Dans les conditions actuelles, rien ne montre qu'on va parvenir à répondre aux objectifs du plan Ecophyto. Pour y arriver, il faut faire évoluer le système. Il y a plusieurs leviers possibles. L'un d'eux, c'est l'agriculture biologique, mais l'augmentation n'est pas assez importante.
Aurélien Chayreà France 3 Normandie
Dans un communiqué, l'association note également une évolution contrastée selon les cultures : "En 2022, dix cultures concentrent 90% des traitements en France et parmi elles, quatre représentent 67% de l’utilisation de pesticides : le blé tendre, le colza, l’orge et la vigne. Le blé tendre représente à lui seul 36% de la fréquence de traitement nationale."
Or, en Normandie, 47% des surfaces cultivées sont en blé en 2022, contre 34% pour la moyenne nationale, pointe la Chambre d'agriculture. Et le bio ne représente que 6,9% de la surface agricole utile dans la région, contre 10,50% en France.
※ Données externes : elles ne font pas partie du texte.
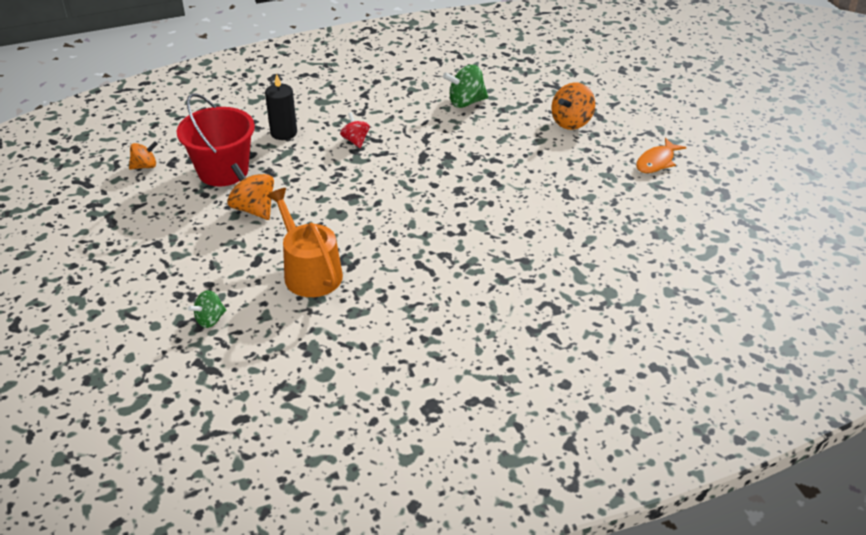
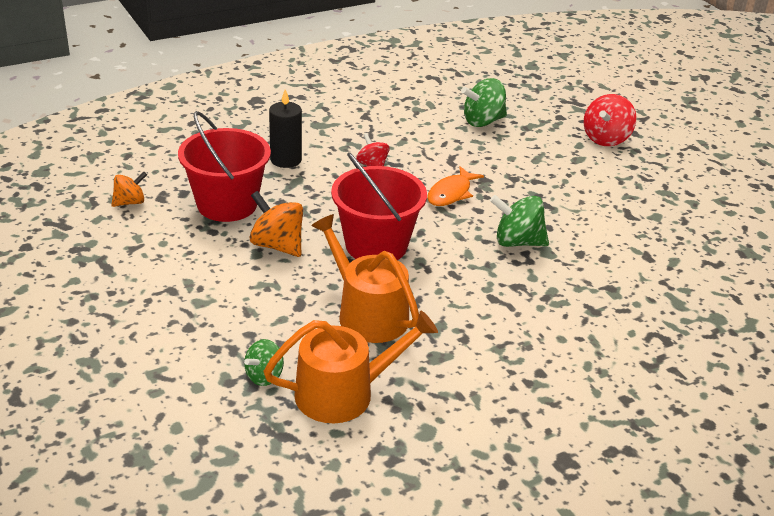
camera: 10 degrees left, 5 degrees down
(269, 338) = (344, 393): none -> orange watering can
(336, 212) = (376, 245): none -> red bucket
(458, 215) = (517, 242): none -> green spinning top
(571, 122) = (606, 139): orange spinning top -> red spinning top
(656, 162) = (713, 177): orange fish -> orange fish (451, 193)

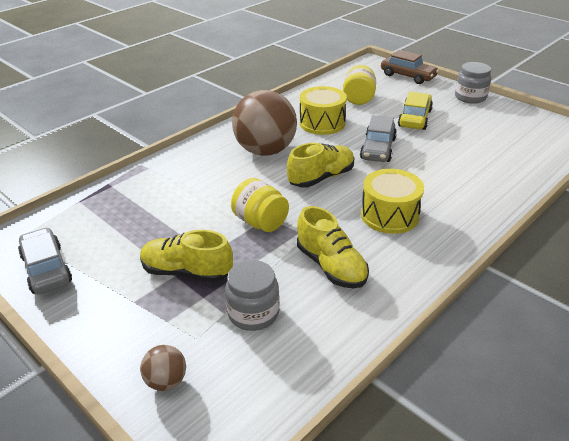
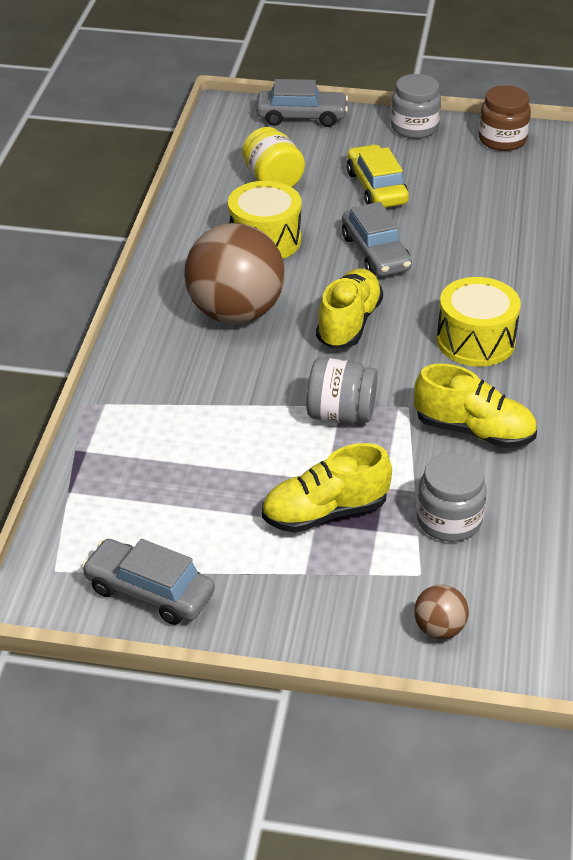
camera: 35 degrees left, 5 degrees up
(260, 222) = (340, 414): yellow jar -> grey jar
(408, 76) = (301, 117): brown car -> grey car
(522, 117) = (502, 139): none -> brown jar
Moins de prairies en Normandie
Comment expliquer cette augmentation dans la région ? "Il y a une tendance qui se dégage pour la Normandie. Les surfaces fourragères (prairies permanentes, surfaces en herbe) sont en légère baisse", souligne Aurélien Chayre. Ces dernières disparaissent au profit de surfaces cultivées comme des exploitations de blé, colza, betterave sucrière ou encore lin, souvent fortement traitées. "La Normandie est historiquement bocagère. Il y a un enjeu à maintenir la prairie pour ne pas augmenter les IFT dans les zones concernées."
Cette disparition des surfaces fourragères peut aller de pair avec un recul de l'élevage. Mais attention. Si l'IFT augmente en raison d'un changement d'exploitation du site, Solagro rappelle que les productions animales ne sont pas non plus sans impact... Puisque les bêtes doivent être nourries, souvent avec du soja importé.
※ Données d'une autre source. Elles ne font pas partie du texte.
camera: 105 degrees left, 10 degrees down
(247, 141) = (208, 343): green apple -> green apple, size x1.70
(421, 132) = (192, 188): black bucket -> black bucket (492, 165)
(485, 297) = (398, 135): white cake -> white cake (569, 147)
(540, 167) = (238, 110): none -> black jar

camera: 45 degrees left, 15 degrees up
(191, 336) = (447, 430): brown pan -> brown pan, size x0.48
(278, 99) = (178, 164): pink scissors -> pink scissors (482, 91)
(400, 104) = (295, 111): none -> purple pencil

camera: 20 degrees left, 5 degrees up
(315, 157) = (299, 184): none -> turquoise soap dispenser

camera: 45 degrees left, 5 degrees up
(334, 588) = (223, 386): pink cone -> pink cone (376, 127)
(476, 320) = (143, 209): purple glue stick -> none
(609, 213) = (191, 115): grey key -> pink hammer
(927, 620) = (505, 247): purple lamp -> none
"Il a été estimé que le soja importé pour nourrir les animaux représente 18 millions d’IFT global soit 3 fois plus que nos productions intérieures d’orge, de colza ou de vin. Cette empreinte pesticide, qui n’apparaît pas sur la carte Adonis, pèse lourd, particulièrement au Brésil d’où provient la majorité du soja que nous importons", peut-on lire dans son communiqué.
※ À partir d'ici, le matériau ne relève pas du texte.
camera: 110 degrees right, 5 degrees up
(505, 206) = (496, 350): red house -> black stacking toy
Des enjeux environnementaux, de santé mais aussi économiques
Aurélien Chayre pointe également du doigt le phénomène de la déconversion des agriculteurs en bio. Un phénomène qui peut s'expliquer par le coût élevé des matières premières, qui entraîne une baisse de rentabilité au niveau de la production, et par le recul global du marché bio. Fin 2023, la Normandie comptait 2 335 exploitations bio, soit 3 de moins qu'en 2022, selon la Chambre d'agriculture. Et le recul est effectivement observé dans plusieurs régions...
Pourtant, la réduction de l'usage des pesticides présente des enjeux importants, assure Solagro. Elle répond "à la fois un enjeu de préservation de notre environnement et de notre santé mais aussi d’adaptation au changement climatique des exploitations".
À l'échelle du pays, "les agriculteurs ont dépensé 2,8 milliards d'euros en achat de pesticides en 2022, soit 5% des consommations intermédiaires des exploitations", conclut l'association.